「大ちゃん、なんであんな……相手の人、死んじゃうかと思った……」

 大ちゃんは私を一瞥してすぐに目を逸らした。

「怒ってる……よね」
「……怒ってないから、謝らなくていいよ」

 嘘じゃなかった。私は今、哀しいだけだ。
 ひどく冷たい目をした大ちゃんを見たことが、とても哀しかった。

「大丈夫? 痛い?」

 血が滲んでいる頬に向けて伸ばした手を止めて、大ちゃんに触れることのないまま膝に置いた。
 痛そうだし──自分から触れることを、なぜかためらってしまった。

「大丈夫だよ」
「そっか。……落ち着いた?」
「うん」

 小さく微笑んだ大ちゃんに、ほんの少し安心する。
 だけど決していつも通りではなくて、無理に笑おうとしていることは一目瞭然で、とても笑い返す気になれなかった。

「せっかく遊んでたのにごめんね、巻き込んじゃって」
「それはいいんだけど……」

 いや、よくはないのだけど。
 なんて言えばいいのかがわからない。

「よくするの? 喧嘩」

 窺うように問うと、大ちゃんは「たまに」と呟いた。

「なんで喧嘩なんか……」
「わかんない。なんとなく。
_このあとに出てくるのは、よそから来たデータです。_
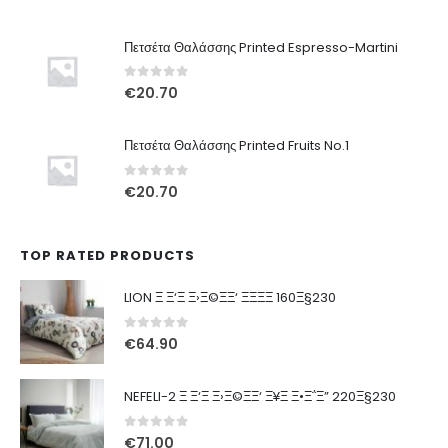
Πετσέτα Θαλάσσης Printed Espresso-Martini
0
out of 5
€
20.70
Πετσέτα Θαλάσσης Printed Fruits No.1
0
out of 5
€
20.70
TOP RATED PRODUCTS
LION Ξ Ξ‘Ξ Ξ›Ξ©ΞΞ‘ ΞΞΞΞ 160Ξ§230
0
out of 5
€
64.90
NEFELI-2 Ξ Ξ‘Ξ Ξ›Ξ©ΞΞ‘ Ξ¥Ξ Ξ•Ξ΅Ξ” 220Ξ§230
0
out of 5
€
71.00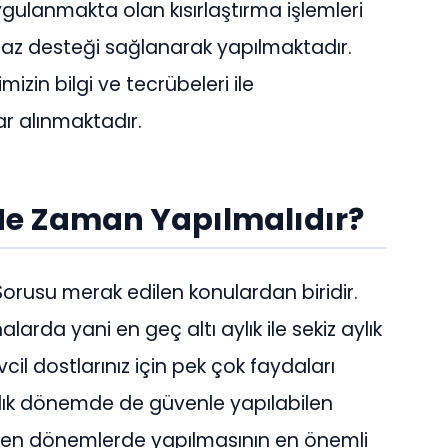
ygulanmakta olan kısırlaştırma işlemleri
cihaz desteği sağlanarak yapılmaktadır.
zin bilgi ve tecrübeleri ile
r alınmaktadır.
 Ne Zaman Yapılmalıdır?
Sorusu merak edilen konulardan biridir.
larda yani en geç altı aylık ile sekiz aylık
il dostlarınız için pek çok faydaları
aylık dönemde de güvenle yapılabilen
rken dönemlerde yapılmasının en önemli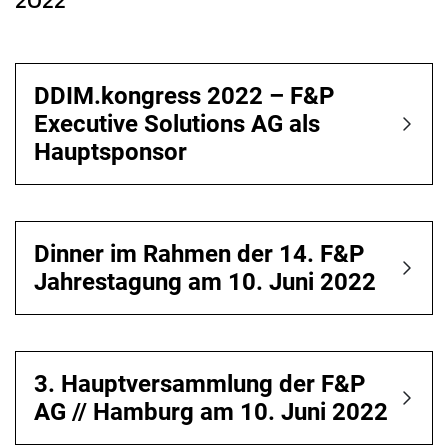
DDIM.kongress 2022 – F&P
Executive Solutions AG als
Hauptsponsor
Dinner im Rahmen der 14. F&P
Jahrestagung am 10. Juni 2022
3. Hauptversammlung der F&P
AG // Hamburg am 10. Juni 2022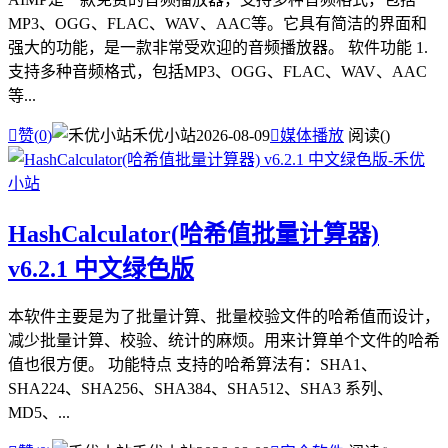
MP3、OGG、FLAC、WAV、AAC等。它具有简洁的界面和
强大的功能，是一款非常受欢迎的音频播放器。 软件功能 1.
支持多种音频格式，包括MP3、OGG、FLAC、WAV、AAC
等...

赞(
0
)
禾优小站
2026-08-09

媒体播放
阅读(
)
HashCalculator(哈希值批量计算器)
v6.2.1 中文绿色版
本软件主要是为了批量计算、批量校验文件的哈希值而设计，
减少批量计算、校验、统计的麻烦。用来计算单个文件的哈希
值也很方便。 功能特点 支持的哈希算法有：SHA1、
SHA224、SHA256、SHA384、SHA512、SHA3 系列、
MD5、...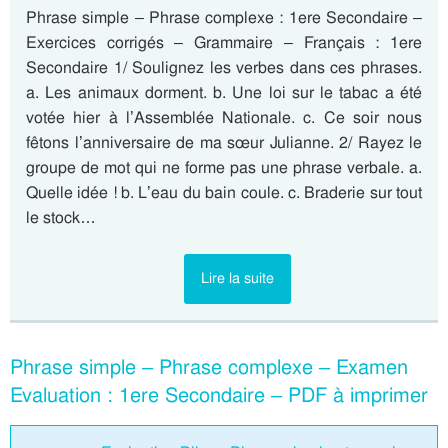
Phrase simple – Phrase complexe : 1ere Secondaire –
Exercices corrigés – Grammaire – Français : 1ere
Secondaire 1/ Soulignez les verbes dans ces phrases.
a. Les animaux dorment. b. Une loi sur le tabac a été
votée hier à l’Assemblée Nationale. c. Ce soir nous
fêtons l’anniversaire de ma sœur Julianne. 2/ Rayez le
groupe de mot qui ne forme pas une phrase verbale. a.
Quelle idée ! b. L’eau du bain coule. c. Braderie sur tout
le stock…
Lire la suite
Phrase simple – Phrase complexe – Examen
Evaluation : 1ere Secondaire – PDF à imprimer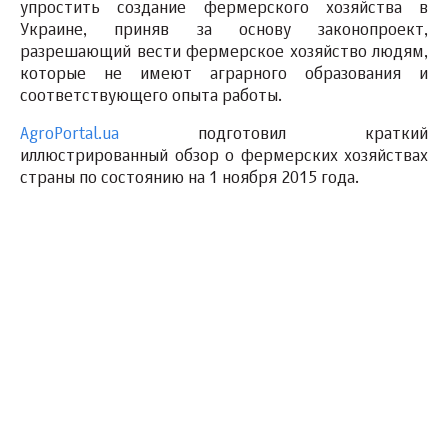
упростить создание фермерского хозяйства в
Украине, приняв за основу законопроект,
разрешающий вести фермерское хозяйство людям,
которые не имеют аграрного образования и
соответствующего опыта работы.
AgroPortal.ua
подготовил краткий
иллюстрированный обзор о фермерских хозяйствах
страны по состоянию на 1 ноября 2015 года.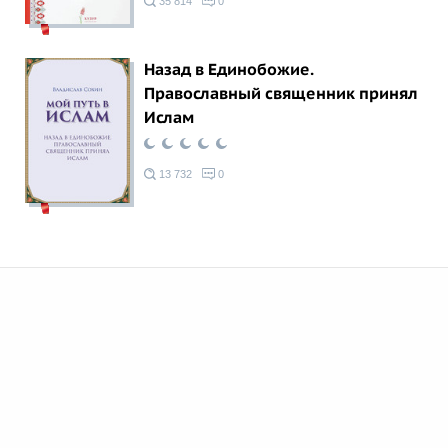
35 814
0
Назад в Единобожие.
Православный священник принял
Ислам
13 732
0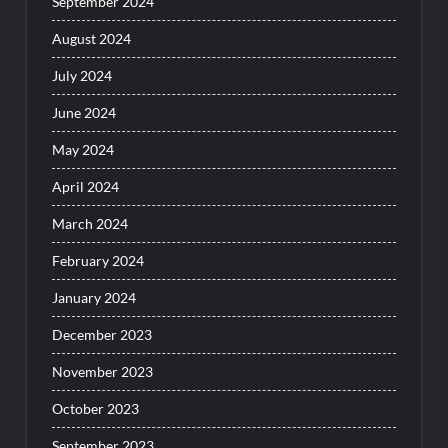
September 2024
August 2024
July 2024
June 2024
May 2024
April 2024
March 2024
February 2024
January 2024
December 2023
November 2023
October 2023
September 2023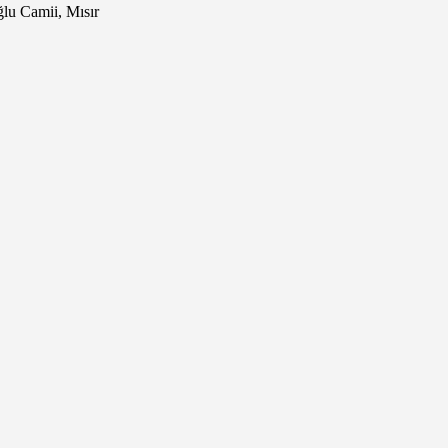
lu Camii, Mısır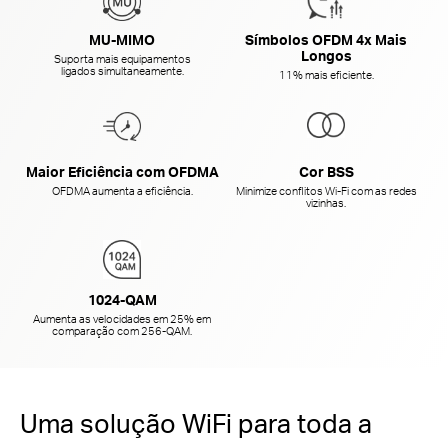
MU-MIMO
Símbolos OFDM 4x Mais
Longos
Suporta mais equipamentos
ligados simultaneamente.
11% mais eficiente.
Maior Eficiência com OFDMA
Cor BSS
OFDMA aumenta a eficiência.
Minimize conflitos Wi-Fi com as redes
vizinhas.
1024-QAM
Aumenta as velocidades em 25% em
comparação com 256-QAM.
Uma solução WiFi para toda a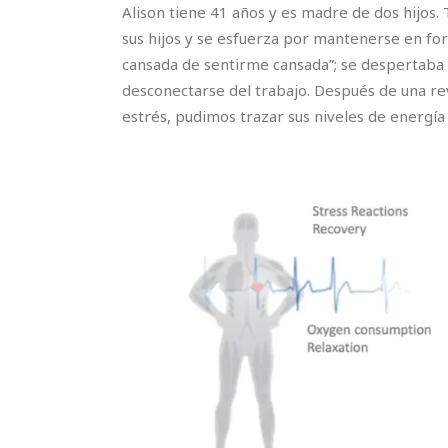
Alison tiene 41 años y es madre de dos hijos.
sus hijos y se esfuerza por mantenerse en f
cansada de sentirme cansada”; se despertaba ca
desconectarse del trabajo. Después de una revi
estrés, pudimos trazar sus niveles de energí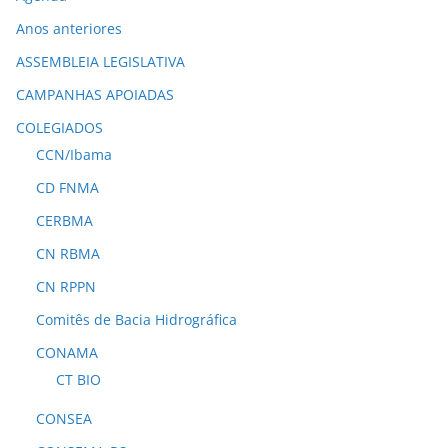
Anos anteriores
ASSEMBLEIA LEGISLATIVA
CAMPANHAS APOIADAS
COLEGIADOS
CCN/Ibama
CD FNMA
CERBMA
CN RBMA
CN RPPN
Comitês de Bacia Hidrográfica
CONAMA
CT BIO
CONSEA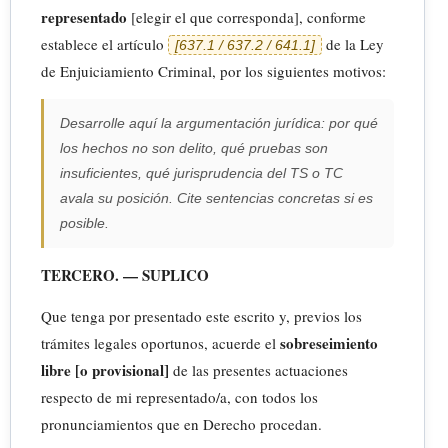
representado
[elegir el que corresponda], conforme
establece el artículo
de la Ley
[637.1 / 637.2 / 641.1]
de Enjuiciamiento Criminal, por los siguientes motivos:
Desarrolle aquí la argumentación jurídica: por qué
los hechos no son delito, qué pruebas son
insuficientes, qué jurisprudencia del TS o TC
avala su posición. Cite sentencias concretas si es
posible.
TERCERO. — SUPLICO
Que tenga por presentado este escrito y, previos los
sobreseimiento
trámites legales oportunos, acuerde el
libre [o provisional]
de las presentes actuaciones
respecto de mi representado/a, con todos los
pronunciamientos que en Derecho procedan.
売られたから買ったってだけ」

 なんとなくっていう表情や口ぶりじゃない気がするのは、気のせいだろうか。

「ねえ、すごい余計な口出ししていい?」
「ん?」
「喧嘩なんかやめなよ。そんなことしたってさ、なんにもならないじゃん」

 わかっている。こんなの余計なお世話でしかないし、私が口出しする権利なんてない。だけど、たとえうざがられたっていい。喧嘩なんてしてほしくない。心配でたまらない。──あの冷たい目も、あまり見たくない。
 どんな反応をされるかとひやひやしていた私に返ってきたのは、いくつか予想していたものとは違っていた。

「嫌いになった?」

 それ、返事になってないよ。
 やっと目を合わせてくれた大ちゃんは、私の頭にこつんと頭を重ねた。
 ずるい人だな、と思った。
 このまま時間が止まればいいのに、とも、思った。

「なってないよ。だからさ、……やめなね」
「よかった」

 さっきよりは自然に微笑んでくれたのに、それでも私は笑い返せなかった。
 至近距離で見た大ちゃんの目は、冷たいというより昏かった。光を灯していなくて、色がなくて、喜怒哀楽のどれなのかわからない。さっきカラオケで家の話をした時の目と似ているような気がした。

 どうしてだろう。
 こんな大ちゃんを見るのはすごく哀しいのに。
 吸い込まれてしまいそうな色のない瞳を、綺麗だと思った。